What is a Mammogram?
A mammogram is an X-ray of the breast. It is usually 2 views that are taken of each breast from different angles. Mammography is obtained by a special machine that uses a lower dose of radiation than the usual x-ray.
Mammograms are very good, but do have some limitations:
The compression of the breast that is required for good imaging can be uncomfortable
The compression also causes overlapping of the breast tissue. A breast cancer can be hidden in the overlapping tissue and not show up on mammogram.
Mammograms only take one picture across the entire breast in 2 directions.
Digital tomosynthesis is a special kind of mammogram that produces a 3-dimensional image of the breast. It takes multiple X-ray pictures of each breast from many angles. The breast is positioned in the same way as conventional mammogram, but only gentle pressure is applied. The X-ray tube moves in an arc around the breast will 11 images are taken during the 7 second exam.
What is a Breast Ultrasound?
An ultrasound of the breast is a noninvasive and painless technique that creates two dimensional images used for the examination of the internal structures of the breast and the detection of abnormalities. With this, we can literally see the anatomy of the breast. Ultrasound utilizes a surface probe called a transducer that is held by the technician and requires no compression of the breast tissues as with mammography. The transducer emits sound wave energy into the breast which is then reflected back to the transducer creating a picture of the type and density of the tissues present. Ultrasound is used as an additional diagnostic tool when abnormalities are detected in the mammogram or physical examination. It is not intended as a replacement for mammography nor is it as cost effective as mammography as the initial screening tool due to the labor intensive nature of the imaging techniques. In the hands of a skilled sonographer with superior interpretive skills, the ultrasound can produce a highly reliable study. Since ultrasound does not utilize x-ray energy, it can be repeated more frequently and is completely safe for the patient.
What is a Breast MRI?
Magnetic resonance imaging (MRI) is an imaging tool that creates detailed, cross-sectional pictures of the inside of the body. Using radiofrequency waves, powerful magnets and a computer, MRI systems are able to distinguish between normal and diseased tissue.

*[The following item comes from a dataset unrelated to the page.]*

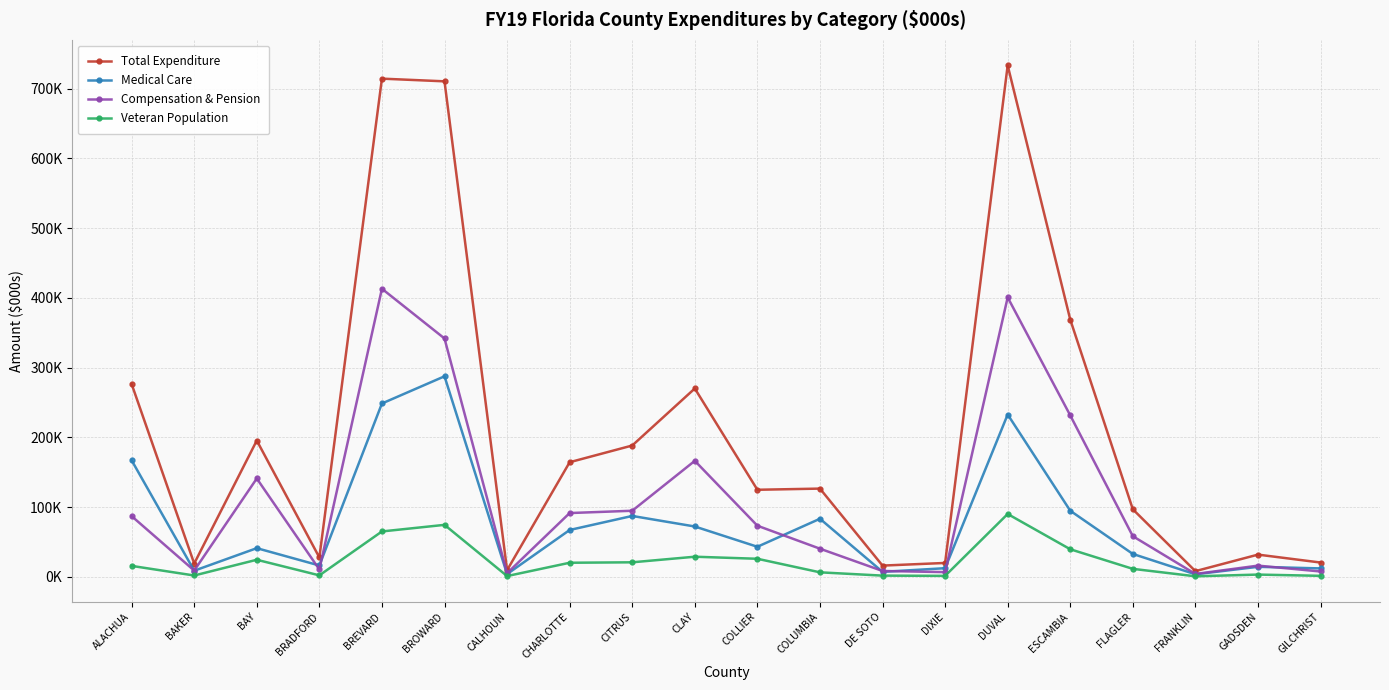

True or false: Compensation & Pension and Veteran Population cross at least once.

False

Breast MRI plays an important role in cancer diagnosis, staging and treatment planning. With MRI, we can distinguish between normal and diseased tissue to precisely pinpoint cancerous cells within the breast. It is also useful for revealing metastases. MRI provides greater contrast within the soft tissues of the body than a CT scan.
During an MRI, a patient rests on a table and slides into a large tunnel-shaped scanner. Breast exams usually require a contrast dye to be injected into a vein before the procedure. This helps certain areas show up better on the images. The procedure is painless and typically takes 30-60 minutes.
Unlike X-rays and CT scans, an MRI does not use radiation.
MRI for Breast Cancer
MRI technology for breast cancer uses radiofrequency waves to create detailed cross-sectional images of the breasts. MRI helps us to identify tumors in the breast that may have been missed by a mammogram.